Most modern speculative Out-of-Order (OoO) processors already provide coherence tracking for speculative loaded operands. Transparently to the programmer, as an optimization, loads might be executed more aggressively than program order would seem to allow. In that case such speculative loaded addresses are tracked. If another process writes to a speculatively loaded-from location before the commit "wave front" passes the load, the process will discard the now-stale state and quietly rerun the load and discard any speculative state that depends on that load. Tracking state allows OoO execution but preserves the platform's memory model. I recommend "Memory Ordering: a Value-based Approach" and "Deconstructing Commit".
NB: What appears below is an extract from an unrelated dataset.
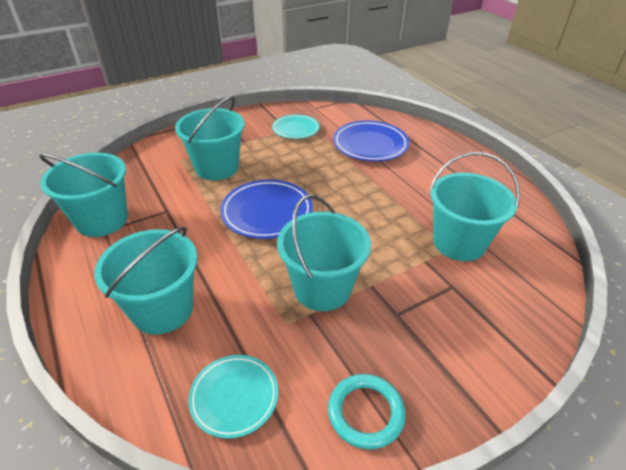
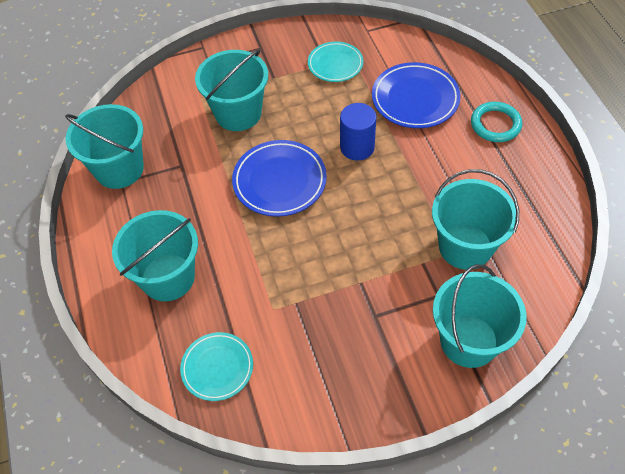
camera: 15 degrees right, 15 degrees up
(322, 288) = (313, 278): turquoise bucket -> turquoise bucket (469, 341)
(332, 181) = (357, 147): none -> blue cylinder
(365, 412) = (320, 399): turquoise ring -> turquoise ring (495, 124)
Finally, Chris Purcell and Tim Harris mention a clever idea in their paper Implementing Multi-word Atomic Snapshots on Current Hardware where they use existing performance counters available on most processors to detect read-set interference. Their scheme works for read-only transactions and requires two passes over the read-set.
Further reading: Bulk Disambiguation of Speculative Threads in Multiprocessors by Ceze, et. al.